◆ Exercise instructions: Each line of the records that holds "because" should be shown in full.
-- -- --
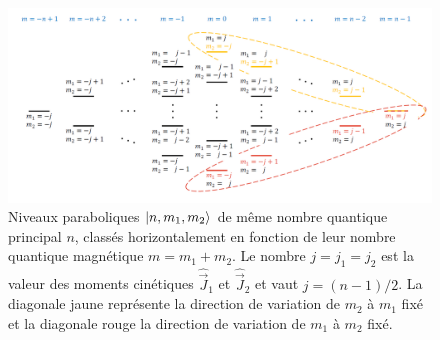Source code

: \begin{figure}[!h]
\centering
\includegraphics[width=1.\linewidth]{figures/echelle_parabolique_m1m2}
\caption[Échelle des niveaux paraboliques $\ket{n,m_1,m_2}$]{
Niveaux paraboliques $\ket{n,m_1,m_2}$ de même nombre quantique principal $n$, classés horizontalement en fonction de leur nombre quantique magnétique $m=m_1+m_2$. Le nombre $j=j_1=j_2$ est la valeur des moments cinétiques $\hat{\vec{J}}_1$ et $\hat{\vec{J}}_2$ et vaut $j=(n-1)/2$.
La diagonale jaune représente la direction de variation de $m_2$ à $m_1$ fixé et la diagonale rouge la direction de variation de $m_1$ à $m_2$ fixé.
}
\label{fig:parab_m1m2}
\end{figure}



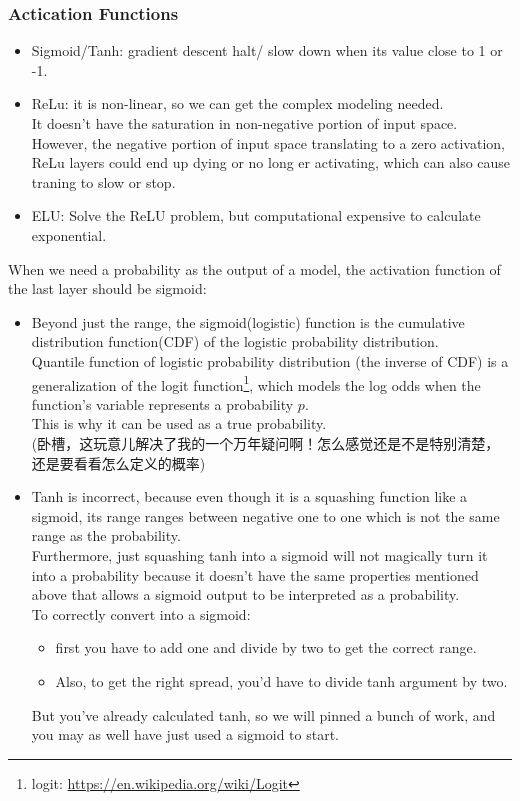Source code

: \subsubsection{Actication Functions}
\begin{itemize}
	\item Sigmoid/Tanh: gradient descent halt/ slow down when its value close to 1 or -1.
	\item ReLu: it is non-linear, so we can get the complex modeling needed.\\
	It doesn't have the saturation in non-negative portion of input space.\\
	However, the negative portion of input space translating to a zero activation, ReLu layers could end up dying or no long er activating, which can also cause traning to slow or stop.
	\item ELU: Solve the ReLU problem, but computational expensive to calculate exponential.
	
\end{itemize}
When we need a probability as the output of a model, the activation function of the last layer should be sigmoid: 
\begin{itemize}
	\item  Beyond just the range, the sigmoid(logistic) function is the cumulative distribution function(CDF) of the logistic probability distribution.\\
	Quantile function of logistic probability distribution (the inverse of CDF) is a generalization of the logit function\footnote{logit: \url{https://en.wikipedia.org/wiki/Logit}}, which models the log odds when the function's variable represents a probability $ p $.\\
	This is why it can be used as a true probability.\\
	(卧槽，这玩意儿解决了我的一个万年疑问啊！怎么感觉还是不是特别清楚，还是要看看怎么定义的概率)
	\item  Tanh is incorrect, because even though it is a squashing function like a sigmoid, its range ranges between negative one to one which is not the same range as the probability. \\
	Furthermore, just squashing tanh into a sigmoid will not magically turn it into a probability because it doesn't have the same properties mentioned above that allows a sigmoid output to be interpreted as a probability.\\
	To correctly convert into a sigmoid:
	\begin{itemize}
		\item first you have to add one and divide by two to get the correct range.
		\item Also, to get the right spread, you'd have to divide tanh argument by two. 
	\end{itemize} 
	But you've already calculated tanh, so we will pinned a bunch of work, and you may as well have just used a sigmoid to start.
\end{itemize}

 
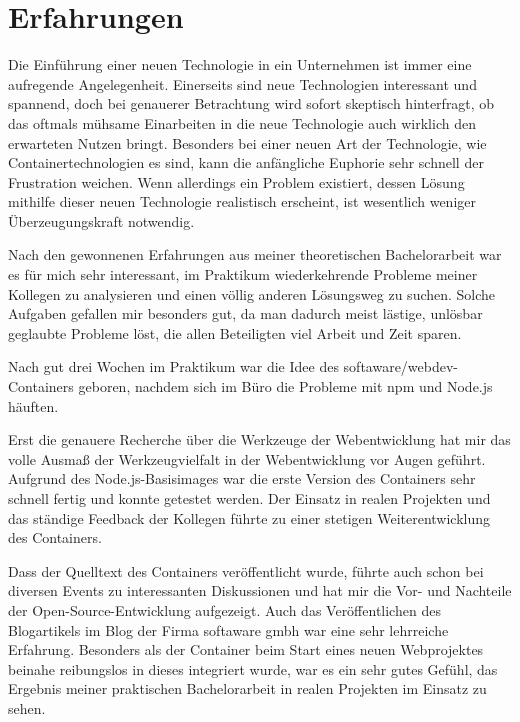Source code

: \chapter{Erfahrungen}
\label{cha:experience}
Die Einführung einer neuen Technologie in ein Unternehmen ist immer eine aufregende Angelegenheit.
Einerseits sind neue Technologien interessant und spannend, doch bei genauerer Betrachtung wird sofort skeptisch hinterfragt, ob das oftmals mühsame Einarbeiten in die neue Technologie auch wirklich den erwarteten Nutzen bringt.
Besonders bei einer neuen Art der Technologie, wie Containertechnologien es sind, kann die anfängliche Euphorie sehr schnell der Frustration weichen.
Wenn allerdings ein Problem existiert, dessen Lösung mithilfe dieser neuen Technologie realistisch erscheint, ist wesentlich weniger Überzeugungskraft notwendig.

Nach den gewonnenen Erfahrungen aus meiner theoretischen Bachelorarbeit war es für mich sehr interessant, im Praktikum wiederkehrende Probleme meiner Kollegen zu analysieren und einen völlig anderen Lösungsweg zu suchen.
Solche Aufgaben gefallen mir besonders gut, da man dadurch meist lästige, unlösbar geglaubte Probleme löst, die allen Beteiligten viel Arbeit und Zeit sparen.

Nach gut drei Wochen im Praktikum war die Idee des softaware/webdev-Containers geboren, nachdem sich im Büro die Probleme mit npm und Node.js häuften.

Erst die genauere Recherche über die Werkzeuge der Webentwicklung hat mir das volle Ausmaß der Werkzeugvielfalt in der Webentwicklung vor Augen geführt.
Aufgrund des Node.js-Basisimages war die erste Version des Containers sehr schnell fertig und konnte getestet werden.
Der Einsatz in realen Projekten und das ständige Feedback der Kollegen führte zu einer stetigen Weiterentwicklung des Containers.

Dass der Quelltext des Containers veröffentlicht wurde, führte auch schon bei diversen Events zu interessanten Diskussionen und hat mir die Vor- und Nachteile der Open-Source-Entwicklung aufgezeigt.
Auch das Veröffentlichen des Blogartikels \autocite{Mayr.docker-webdev:online} im Blog der Firma softaware gmbh war eine sehr lehrreiche Erfahrung.
Besonders als der Container beim Start eines neuen Webprojektes beinahe reibungslos in dieses integriert wurde, war es ein sehr gutes Gefühl, das Ergebnis meiner praktischen Bachelorarbeit in realen Projekten im Einsatz zu sehen.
-- -- --
◆ Reply to the exercise:
	\item  Tanh is incorrect, because even though it is a squashing function like a sigmoid, its range ranges between negative one to one which is not the same range as the probability. \\
	Furthermore, just squashing tanh into a sigmoid will not magically turn it into a probability because it doesn't have the same properties mentioned above that allows a sigmoid output to be interpreted as a probability.\\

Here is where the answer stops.